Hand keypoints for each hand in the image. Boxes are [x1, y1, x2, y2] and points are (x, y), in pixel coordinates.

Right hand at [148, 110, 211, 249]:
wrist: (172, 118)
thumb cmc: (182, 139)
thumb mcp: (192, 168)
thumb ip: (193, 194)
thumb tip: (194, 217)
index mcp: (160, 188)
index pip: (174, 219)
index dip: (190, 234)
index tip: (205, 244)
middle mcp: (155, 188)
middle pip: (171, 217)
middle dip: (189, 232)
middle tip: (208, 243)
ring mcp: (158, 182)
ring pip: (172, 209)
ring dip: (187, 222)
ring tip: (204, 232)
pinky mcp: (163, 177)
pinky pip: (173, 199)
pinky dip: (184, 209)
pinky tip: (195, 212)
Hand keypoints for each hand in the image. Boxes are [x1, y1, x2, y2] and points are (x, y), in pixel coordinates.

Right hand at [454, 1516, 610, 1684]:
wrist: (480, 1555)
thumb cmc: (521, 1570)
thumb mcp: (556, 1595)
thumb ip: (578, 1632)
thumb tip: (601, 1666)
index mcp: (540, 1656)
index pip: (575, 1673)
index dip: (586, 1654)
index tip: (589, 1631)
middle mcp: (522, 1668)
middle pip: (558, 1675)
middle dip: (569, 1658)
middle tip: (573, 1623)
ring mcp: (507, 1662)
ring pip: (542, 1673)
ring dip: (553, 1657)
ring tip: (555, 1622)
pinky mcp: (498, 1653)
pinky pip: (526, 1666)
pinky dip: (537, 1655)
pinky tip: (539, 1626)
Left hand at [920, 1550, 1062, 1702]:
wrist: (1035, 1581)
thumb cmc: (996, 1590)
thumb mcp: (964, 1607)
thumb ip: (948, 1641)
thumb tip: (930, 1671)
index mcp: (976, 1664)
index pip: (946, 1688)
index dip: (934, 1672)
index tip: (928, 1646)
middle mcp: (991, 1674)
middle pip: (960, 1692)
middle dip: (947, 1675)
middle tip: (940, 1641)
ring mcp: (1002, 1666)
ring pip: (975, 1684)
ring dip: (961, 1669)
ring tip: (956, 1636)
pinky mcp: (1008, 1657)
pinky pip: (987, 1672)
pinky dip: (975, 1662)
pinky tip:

# # #

An exact reproduction of the data is required. Leave nothing out.

* **Task solution**:
Hand keypoints for each hand in the image. Boxes are [x1, y1, x2, y2] and points are (x, y), in pixel coordinates.

Right hand at [148, 110, 211, 249]:
wrist: (172, 118)
thumb cmc: (182, 139)
thumb mcp: (192, 168)
thumb ip: (193, 194)
thumb tip: (194, 217)
index mcp: (160, 188)
index pip: (174, 219)
index dip: (190, 234)
index tip: (205, 244)
middle mcp: (155, 188)
middle pip: (171, 217)
middle dip: (189, 232)
middle tip: (208, 243)
ring mcp: (158, 182)
ring pip: (172, 209)
ring dip: (187, 222)
ring tip: (204, 232)
pinky mcp: (163, 177)
pinky pip: (173, 199)
pinky dip: (184, 209)
pinky tip: (195, 212)
Hand keypoints for each hand in the image. Boxes are [x1, y1, x2, y2] and points are (x, y), in pixel coordinates.

Right hand at [454, 1516, 610, 1684]:
wrist: (480, 1555)
thumb cmc: (521, 1570)
thumb mcp: (556, 1595)
thumb ip: (578, 1632)
thumb tip: (601, 1666)
index mcp: (540, 1656)
index pip: (575, 1673)
index dip: (586, 1654)
index tip: (589, 1631)
middle mcp: (522, 1668)
middle pip: (558, 1675)
middle dip: (569, 1658)
middle tip: (573, 1623)
ring mcp: (507, 1662)
ring pip: (542, 1673)
ring dip: (553, 1657)
ring tip: (555, 1622)
pinky mcp: (498, 1653)
pinky pip: (526, 1666)
pinky dip: (537, 1655)
pinky tip: (539, 1626)
Left hand at [920, 1550, 1062, 1702]:
wrist: (1035, 1581)
thumb cmc: (996, 1590)
thumb mcp: (964, 1607)
thumb ip: (948, 1641)
thumb tip: (930, 1671)
index mcp: (976, 1664)
index pip: (946, 1688)
index dip: (934, 1672)
index tip: (928, 1646)
middle mcp: (991, 1674)
middle pip: (960, 1692)
middle dip: (947, 1675)
middle tip: (940, 1641)
ring mcp: (1002, 1666)
ring pip: (975, 1684)
ring dip: (961, 1669)
ring tip: (956, 1636)
pinky mcp: (1008, 1657)
pinky pip: (987, 1672)
pinky dip: (975, 1662)
pinky tip:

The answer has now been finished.